Una delle più suggestive immagini della scala di Giacobbe è data dall’acquerello di William Blake, il discusso artista che visse a cavallo tra l’Illuminismo ed il Romanticismo. Nella sua interpretazione, riproposta come immagine di copertina del presente articolo, si nota come la scala del sogno del patriarca venga concepita sia come mezzo per salire verso il cielo, sia come strumento per consentire agli angeli di portare le comunicazioni di Dio fra gli uomini.
Si tratta di un’immagine “psichedelica” che vuole tracciare il percorso che congiunge lo spirito alla materia, un vero e proprio messaggio ermetico che unisce “ciò che sta sotto” con “ciò che sta sopra”.
Nei variegati e numerosi rituali nei quali la scala è utilizzata come simbolo di elevazione spirituale, essa può essere rappresentata come tale, oppure con una figura stilizzata ed espressa con intagli di albero. o ancora da immagini che evocano gli scalini di un tempio, come le piramidi, le ziggurat babilonesi o i teocalli mesoamericani. In alcuni contesti specifici, la scala di accesso verso il Cielo o diretta verso la purificazione interiore è raffigurata con l’immagine dell’arcobaleno, icona molto cara a tutte le antiche civiltà, in quanto considerata espressione della benevolenza delle divinità verso gli uomini meritevoli.
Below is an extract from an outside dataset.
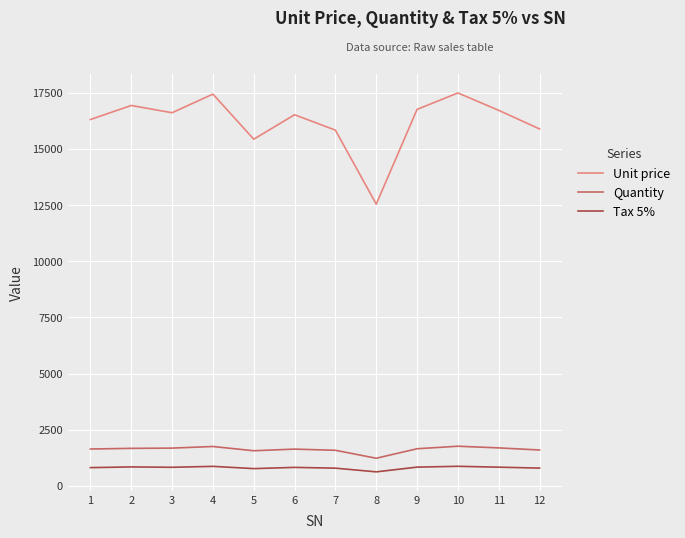

True or false: Unit price has more than 1 points higher than both neighbors.

True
E’ giusto precisare, in conclusione di trattazione, che in ogni tipologia di immagine figurativa, la “scala”, così come è derivata dalla visione onirica del patriarca biblico Giacobbe, deve rievocare con chiarezza le caratteristiche di un mezzo di unione voluto e creato direttamente da Dio: ecco perché la sua forma esteriore deve essere rappresentata in un genere di materiale associabile al divino, o quanto meno di origine naturale, ma non come opera prodotta dall’ingegno dell’uomo.